Теперь же, когда перед ней стоял Митя, Гера от стыда покраснела. Она опустила голову, позабыв пригласить гостя в комнату.
– Мне нужны деньги, Гера. Наверное, я пришел не по адресу, да и продавать я ничего не хочу, вот если только оставить в залог один незаконченный портрет?
Гера, желая искупить свою вину, закивала головой и тут же вынесла последние пятьдесят тысяч, которые Вик оставил ей «на пирожные».
– Столько хватит?
Он объяснил, зачем ему деньги, и стал открывать этюдник.

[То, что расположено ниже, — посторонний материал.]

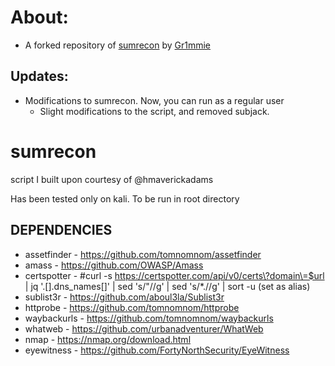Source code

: # About:
- A forked repository of [sumrecon](https://github.com/Gr1mmie/sumrecon) by [Gr1mmie](https://github.com/Gr1mmie)
## Updates:
- Modifications to sumrecon. Now, you can run as a regular user
    - Slight modifications to the script, and removed subjack.

# sumrecon

script I built upon courtesy of @hmaverickadams

Has been tested only on kali. To be run in root directory

## DEPENDENCIES
* assetfinder - https://github.com/tomnomnom/assetfinder
* amass - https://github.com/OWASP/Amass
* certspotter - #curl -s https://certspotter.com/api/v0/certs\?domain\=$url | jq '.[].dns_names[]' | sed 's/\"//g' | sed 's/\*\.//g' | sort -u (set as alias)
* sublist3r - https://github.com/aboul3la/Sublist3r
* httprobe - https://github.com/tomnomnom/httprobe
* waybackurls - https://github.com/tomnomnom/waybackurls
* whatweb - https://github.com/urbanadventurer/WhatWeb
* nmap - https://nmap.org/download.html
* eyewitness - https://github.com/FortyNorthSecurity/EyeWitness
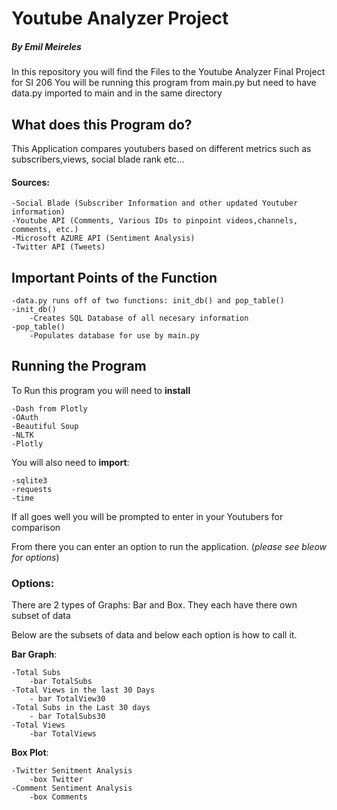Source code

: # Youtube Analyzer Project
##### By Emil Meireles

In this repository you will find the Files to the Youtube Analyzer Final Project for SI 206
You will be running this program from main.py but need to have data.py imported to main and in the same directory 

## What does this Program do?

This Application compares youtubers based on different metrics such as subscribers,views, social blade rank etc...

#### Sources:
	-Social Blade (Subscriber Information and other updated Youtuber information)
	-Youtube API (Comments, Various IDs to pinpoint videos,channels, comments, etc.)
	-Microsoft AZURE API (Sentiment Analysis)
	-Twitter API (Tweets)

## Important Points of the Function
	-data.py runs off of two functions: init_db() and pop_table()
	-init_db()
		-Creates SQL Database of all necesary information
	-pop_table()
		-Populates database for use by main.py

## Running the Program 
To Run this program you will need to **install**

	-Dash from Plotly
	-OAuth
	-Beautiful Soup
	-NLTK
	-Plotly

You will also need to **import**:

	-sqlite3
	-requests
	-time

If all goes well you will be prompted to enter in your Youtubers for comparison

From there you can enter an option to run the application. (*please see bleow for options*)

### Options:

There are 2 types of Graphs: Bar and Box. They each have there own subset of data

Below are the subsets of data and below each option is how to call it.  

**Bar Graph**:

	-Total Subs
		-bar TotalSubs
	-Total Views in the last 30 Days
		- bar TotalView30
	-Total Subs in the Last 30 days
		- bar TotalSubs30
	-Total Views
		-bar TotalViews

**Box Plot**:

	-Twitter Senitment Analysis
		-box Twitter
	-Comment Sentiment Analysis 
		-box Comments 



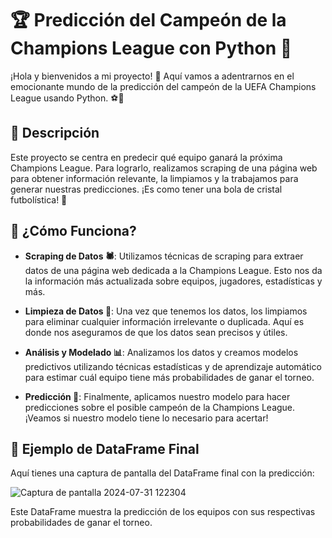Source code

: # 🏆 Predicción del Campeón de la Champions League con Python 🚀

¡Hola y bienvenidos a mi proyecto! 🎉 Aquí vamos a adentrarnos en el emocionante mundo de la predicción del campeón de la UEFA Champions League usando Python. ⚽🔮

## **📝 Descripción**

Este proyecto se centra en predecir qué equipo ganará la próxima Champions League. Para lograrlo, realizamos scraping de una página web para obtener información relevante, la limpiamos y la trabajamos para generar nuestras predicciones. ¡Es como tener una bola de cristal futbolística! 🌟

## **🚀 ¿Cómo Funciona?**

- **Scraping de Datos 🕷️**: Utilizamos técnicas de scraping para extraer datos de una página web dedicada a la Champions League. Esto nos da la información más actualizada sobre equipos, jugadores, estadísticas y más.

- **Limpieza de Datos 🧹**: Una vez que tenemos los datos, los limpiamos para eliminar cualquier información irrelevante o duplicada. Aquí es donde nos aseguramos de que los datos sean precisos y útiles.

- **Análisis y Modelado 📊**: Analizamos los datos y creamos modelos predictivos utilizando técnicas estadísticas y de aprendizaje automático para estimar cuál equipo tiene más probabilidades de ganar el torneo.

- **Predicción 🔮**: Finalmente, aplicamos nuestro modelo para hacer predicciones sobre el posible campeón de la Champions League. ¡Veamos si nuestro modelo tiene lo necesario para acertar!

## **📸 Ejemplo de DataFrame Final**

Aquí tienes una captura de pantalla del DataFrame final con la predicción:

![Captura de pantalla 2024-07-31 122304](https://github.com/user-attachments/assets/a2732718-d8a8-42ce-944b-62b0c1afe848)

Este DataFrame muestra la predicción de los equipos con sus respectivas probabilidades de ganar el torneo.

Гера замотала головой и сказала, что дает ему в долг, что вовсе не обязательно оставлять залог, но Митя вручил ей портрет, поцеловал в щеку, улыбнулся и ушел.

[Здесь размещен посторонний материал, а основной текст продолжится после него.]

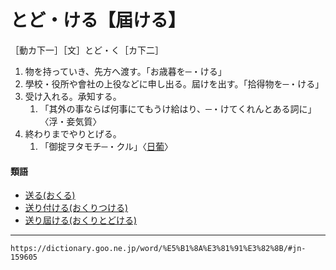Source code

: # とど・ける【屆ける】
［動カ下一］［文］とど・く［カ下二］
1.  物を持っていき、先方へ渡す。「お歳暮を─・ける」  
2.  學校・役所や會社の上役などに申し出る。屆けを出す。「拾得物を─・ける」
3.  受け入れる。承知する。    
    1.  「其外の事ならば何事にてもうけ給はり、─・けてくれんとある詞に」〈浮・妾気質〉
4.  終わりまでやりとげる。    
    1.  「御掟ヲタモチ─・クル」〈[日葡](https://dictionary.goo.ne.jp/word/%E6%97%A5%E8%91%A1%E8%BE%9E%E6%9B%B8/#jn-167551)〉
        

#### 類語

-   [送る(おくる)](https://dictionary.goo.ne.jp/word/%E9%80%81%E3%82%8B/#jn-30560)
-   [送り付ける(おくりつける)](https://dictionary.goo.ne.jp/word/%E9%80%81%E3%82%8A%E4%BB%98%E3%81%91%E3%82%8B/#jn-30544)
-   [送り屆ける(おくりとどける)](https://dictionary.goo.ne.jp/word/%E9%80%81%E3%82%8A%E5%B1%8A%E3%81%91%E3%82%8B/#jn-30547)

---
`https://dictionary.goo.ne.jp/word/%E5%B1%8A%E3%81%91%E3%82%8B/#jn-159605`
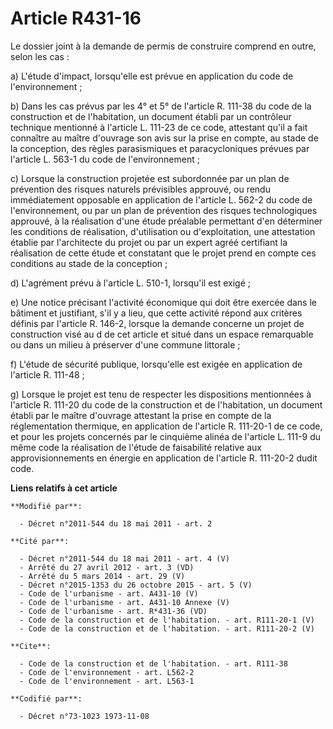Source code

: # Article R431-16

Le dossier joint à la demande de permis de construire comprend en outre, selon les cas : 

a) L'étude d'impact, lorsqu'elle est prévue en application du code de l'environnement ; 

b) Dans les cas prévus par les 4° et 5° de l'article R. 111-38 du code de la construction et de l'habitation, un document
établi par un contrôleur technique mentionné à l'article L. 111-23 de ce code, attestant qu'il a fait connaître au maître
d'ouvrage son avis sur la prise en compte, au stade de la conception, des règles parasismiques et paracycloniques prévues par
l'article L. 563-1 du code de l'environnement ; 

c) Lorsque la construction projetée est subordonnée par un plan de prévention des risques naturels prévisibles approuvé, ou
rendu immédiatement opposable en application de l'article L. 562-2 du code de l'environnement, ou par un plan de prévention
des risques technologiques approuvé, à la réalisation d'une étude préalable permettant d'en déterminer les conditions de
réalisation, d'utilisation ou d'exploitation, une attestation établie par l'architecte du projet ou par un expert agréé
certifiant la réalisation de cette étude et constatant que le projet prend en compte ces conditions au stade de la
conception ; 

d) L'agrément prévu à l'article L. 510-1, lorsqu'il est exigé ; 

e) Une notice précisant l'activité économique qui doit être exercée dans le bâtiment et justifiant, s'il y a lieu, que cette
activité répond aux critères définis par l'article R. 146-2, lorsque la demande concerne un projet de construction visé au d
de cet article et situé dans un espace remarquable ou dans un milieu à préserver d'une commune littorale ; 

f) L'étude de sécurité publique, lorsqu'elle est exigée en application de l'article R. 111-48 ; 

g) Lorsque le projet est tenu de respecter les dispositions mentionnées à l'article R. 111-20 du code de la construction et
de l'habitation, un document établi par le maître d'ouvrage attestant la prise en compte de la réglementation thermique, en
application de l'article R. 111-20-1 de ce code, et pour les projets concernés par le cinquième alinéa de l'article L. 111-9
du même code la réalisation de l'étude de faisabilité relative aux approvisionnements en énergie en application de l'article
R. 111-20-2 dudit code.

**Liens relatifs à cet article**

	**Modifié par**:

	  - Décret n°2011-544 du 18 mai 2011 - art. 2

	**Cité par**:

	  - Décret n°2011-544 du 18 mai 2011 - art. 4 (V)
	  - Arrêté du 27 avril 2012 - art. 3 (VD)
	  - Arrêté du 5 mars 2014 - art. 29 (V)
	  - Décret n°2015-1353 du 26 octobre 2015 - art. 5 (V)
	  - Code de l'urbanisme - art. A431-10 (V)
	  - Code de l'urbanisme - art. A431-10 Annexe (V)
	  - Code de l'urbanisme - art. R*431-36 (VD)
	  - Code de la construction et de l'habitation. - art. R111-20-1 (V)
	  - Code de la construction et de l'habitation. - art. R111-20-2 (V)

	**Cite**:

	  - Code de la construction et de l'habitation. - art. R111-38
	  - Code de l'environnement - art. L562-2
	  - Code de l'environnement - art. L563-1

	**Codifié par**:

	  - Décret n°73-1023 1973-11-08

– Зайду через неделю, – сказал он ей на прощание.
Гера убрала картину за занавеску на подоконник и вернулась к записке. «Вы получите свою дочь завтра, 15 июня…» «Нет. – Она снова разорвала листок в мелкие клочки. – Все это глупо. Незачем мучить несчастных родителей». Она набрала номер телефона Руфиновых, но потом бросила трубку.
Хорн гнал машину, пока не кончился бензин. Они заправились на окраине города, и вновь началась бесцельная гонка по пустынным ночным улицам. Анна беспрестанно курила, ее бледное лицо до сих пор было вымазано в крови. Неглубокие царапины на руке, которые она сама себе сделала стеклом, подсохли.
Хорн остановил машину – свет фонаря осветил красный жуткий подтек на лбу Анны – и приказал ей немедленно вымыть лицо. Он развязал ей руки, достал бутылку с водой и, отдыхая, наблюдал за тем, как она оттирает кровь смоченным платком. Потом снова связал ей руки. Анна за это спокойно обозвала его дураком, сказав, что выпрыгивать из машины не собирается, и он развязал ей руки.
Хорн устал, смертельно устал, поэтому едва не сбил бросившегося под колеса юношу. Машина резко затормозила, стало тихо. Хорн увидел, как из-за капота показалась сначала взлохмаченная голова, появилось испуганное лицо с большими глазами. «Жив, слава богу». Хорн вышел из машины и извинился.
– Может, вас подвезти?
– Понимаете, мне в Кукушкино очень надо, не отвезете? – Юноша достал деньги и показал их Хорну. – Это все, что у меня есть.